Snopes confirms Obama as a member of the Trinity United Church of Christ. On their home page, the following is listed:
We are a congregation which is Unashamedly Black and Unapologetically Christian...
What if McCain's church had the same thing, with the word white, vice black?
Our roots in the Black religious experience and tradition are deep, lasting and permanent. We are an African people, and remain "true to our native land," the mother continent, the cradle of civilization.
Troubling. The man won't wear a flag, or say the pledge, yet he is committed to mother Africa?
God has superintended our pilgrimage through the days of slavery, the days of segregation, and the long night of racism. It is God who gives us the strength and courage to continuously address injustice as a people, and as a congregation. We constantly affirm our trust in God through cultural expression of a Black worship service and ministries which address the Black Community.
Do they realize Obama is bi-racial, and not exactly in line with this?
- A congregation with a non-negotiable COMMITMENT TO AFRICA.
No wonder he doesn't like the pledge.
That being said, we acknowledge that this is the National Black Church Week of Prayer For The
Healing of AIDS. All across the country, Black churches will be engaging in ministry and education
around the pandemic of HIV/AIDS that has affected our communities so much. In order to stop
HIV/AIDS, knowing better will help us to do better. Pastor Wright is known to say that the spread
of HIV/AIDS happens in three ways: (1) Blood, (2) Semen, and (3) Ignorance. We would not have
you ignorant. Therefore, the HIV/AIDS Ministry of your church will be hosting events each night
this week to help educate and discuss the affects of HIV/AIDS.
Attend one of the events sponsored by the HIV/AIDS ministry this week
2. Boycott Wal-Mart & Sams Club
Boycott wal mart and sam's over AIDS? What the.......http://www.tucc.org/upload/tuccbulletin_mar2.pdf
Now, I understand we all worship God in our own way...but what this "church" is doing seems to fly in the face of the purpose of a church. IMHO, a church should, primarily, support her community. While it is important to engage in mission work, why would a church's purpose include indoctrination work for another country?
It doesn't make sense.
Even more disturbing, are comments by Obama's identified spiritual leader, as laid out below:
One largely unexamined element of that Africentric theology, though, is the pivotal role that black liberation theologian Dr. James H. Cone,
Professor of Systematic Theology, Union Theological Seminary (NYC), and his 1969 book Black Theology & Black Power, have played in the life of that faith community. Examining Cone’s theology may enlighten us on Barack’s political philosophy and Michelle’s recently controversial statement about not having been proud of her country until the favorable reception to her husband’s candidacy.

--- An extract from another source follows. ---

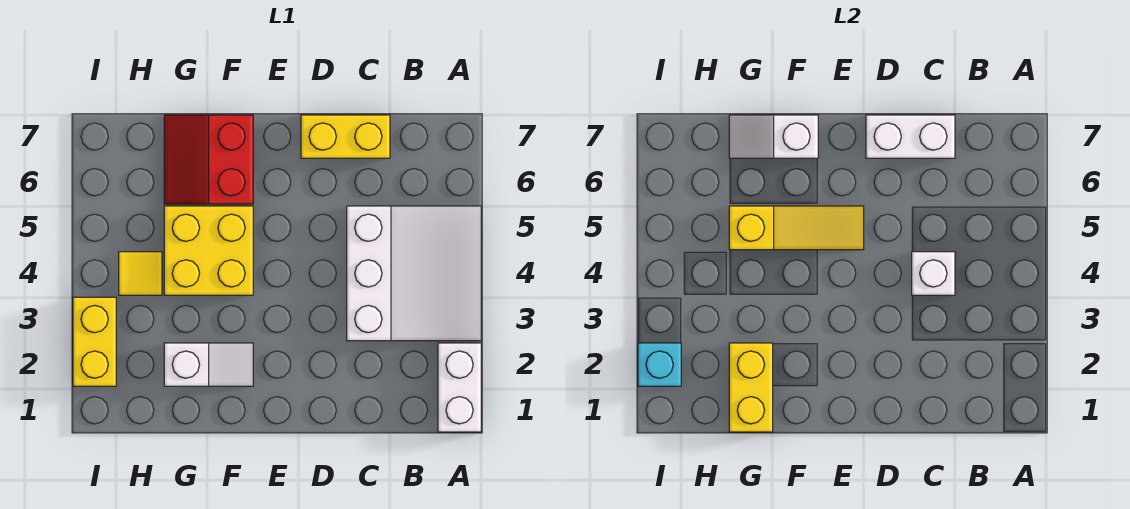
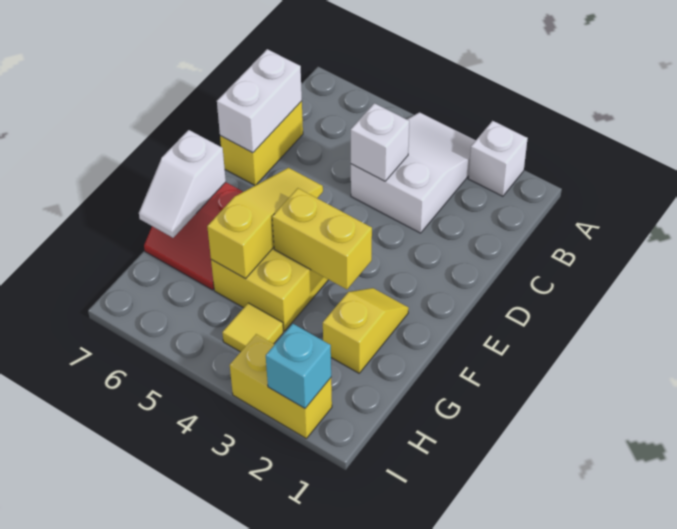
white brick A1:A2 level 1 -> white brick A2 level 1
white slope A3:C5 level 1 top C -> white slope A3:C4 level 1 top C
white slope F2:G2 level 1 top G -> yellow slope F2:G2 level 1 top G
yellow brick G1:G2 level 2 -> yellow brick F3:F4 level 2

The Trinity UCC website was updated early this year. Before that, Cone’s book was singled out as required reading for Trinity parishioners who wished to more thoroughly understand the church’s theology and mission. That highlighting was removed. Jason Byassee, of The Christian Century Magazine, wrote this about Cone and Trinity in May, 2007:
“There is no denying, however, that a strand of radical black political theology influences Trinity [UCC]. James Cone, the pioneer of black liberation theology, is a much-admired figure at Trinity. Cone told me that when he’s asked where his theology is institutionally embodied, he always mentions Trinity. Cone’s groundbreaking 1969 book Black Theology and Black Power announced: “The time has come for white America to be silent and listen to black people. . . . All white men are responsible for white oppression. . . . Theologically, Malcolm X was not far wrong when he called the white man ‘the devil.’. . . Any advice from whites to blacks on how to deal with white oppression is automatically under suspicion as a clever device to further enslavement.” Contending that the structures of a still-racist society need to be dismantled, Cone is impatient with claims that the race situation in America has improved. In a 2004 essay he wrote, “Black suffering is getting worse, not better. . . . White supremacy is so clever and evasive that we can hardly name it. It claims not to exist, even though black people are dying daily from its poison” (in Living Stones in the Household of God).” On the internet you can hear Professor Cone deliver an October 2006 lecture at Harvard Theological Seminary entitled “Strange Fruit: The Cross and the Lynching Tree.” Cone’s stated goal is to “make sense of the Christian Gospel in the face of the horrific suffering of Black people in the U.S.” To do that he links the cross with the lynching tree — for him, they interpret each other. Today, Cone’s 2006 language lacks the initial shock effect he delivered in 1969 by labeling white society as the Antichrist, and the white church as uniformly racist. But, what he wrote in 1969 seems to remain at the core of his theology:
“There is, then, a desperate need for a black theology, a theology whose sole purpose is to apply the freeing power of the gospel to black people under white oppression.”